→ Task details
From the top of the records below, return each line exactly, ending with the line that contains "a problem. The".

→ Given data
_ _ _
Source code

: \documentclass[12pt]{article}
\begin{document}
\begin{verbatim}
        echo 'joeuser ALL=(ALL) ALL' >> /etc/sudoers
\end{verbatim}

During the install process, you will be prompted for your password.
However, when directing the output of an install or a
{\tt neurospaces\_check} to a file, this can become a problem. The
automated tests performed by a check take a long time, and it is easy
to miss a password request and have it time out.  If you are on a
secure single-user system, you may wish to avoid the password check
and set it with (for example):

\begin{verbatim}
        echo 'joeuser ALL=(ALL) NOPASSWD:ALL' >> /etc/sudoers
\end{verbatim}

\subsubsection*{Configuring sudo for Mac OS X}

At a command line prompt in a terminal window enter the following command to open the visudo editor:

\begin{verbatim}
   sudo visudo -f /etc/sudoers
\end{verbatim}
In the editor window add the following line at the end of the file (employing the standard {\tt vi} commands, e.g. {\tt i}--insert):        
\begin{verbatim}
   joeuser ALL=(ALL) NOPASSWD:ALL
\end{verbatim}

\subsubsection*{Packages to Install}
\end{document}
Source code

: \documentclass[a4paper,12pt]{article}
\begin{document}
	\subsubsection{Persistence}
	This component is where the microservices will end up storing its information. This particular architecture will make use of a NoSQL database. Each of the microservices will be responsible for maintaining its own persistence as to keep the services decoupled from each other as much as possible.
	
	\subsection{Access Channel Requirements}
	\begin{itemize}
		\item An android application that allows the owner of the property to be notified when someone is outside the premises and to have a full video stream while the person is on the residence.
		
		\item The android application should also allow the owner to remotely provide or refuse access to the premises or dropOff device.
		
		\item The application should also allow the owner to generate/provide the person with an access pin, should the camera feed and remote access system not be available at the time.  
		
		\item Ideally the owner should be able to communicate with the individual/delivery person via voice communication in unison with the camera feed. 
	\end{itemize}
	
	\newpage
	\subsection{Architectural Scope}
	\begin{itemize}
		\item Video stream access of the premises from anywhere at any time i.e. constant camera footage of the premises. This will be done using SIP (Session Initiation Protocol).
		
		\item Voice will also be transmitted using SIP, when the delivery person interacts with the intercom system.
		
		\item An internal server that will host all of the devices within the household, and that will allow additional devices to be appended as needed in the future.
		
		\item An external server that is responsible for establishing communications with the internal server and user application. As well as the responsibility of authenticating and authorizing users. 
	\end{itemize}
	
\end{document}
_ _ _
→ Answer for this exercise
Source code

: \documentclass[12pt]{article}
\begin{document}
\begin{verbatim}
        echo 'joeuser ALL=(ALL) ALL' >> /etc/sudoers
\end{verbatim}

During the install process, you will be prompted for your password.
However, when directing the output of an install or a
{\tt neurospaces\_check} to a file, this can become a problem. The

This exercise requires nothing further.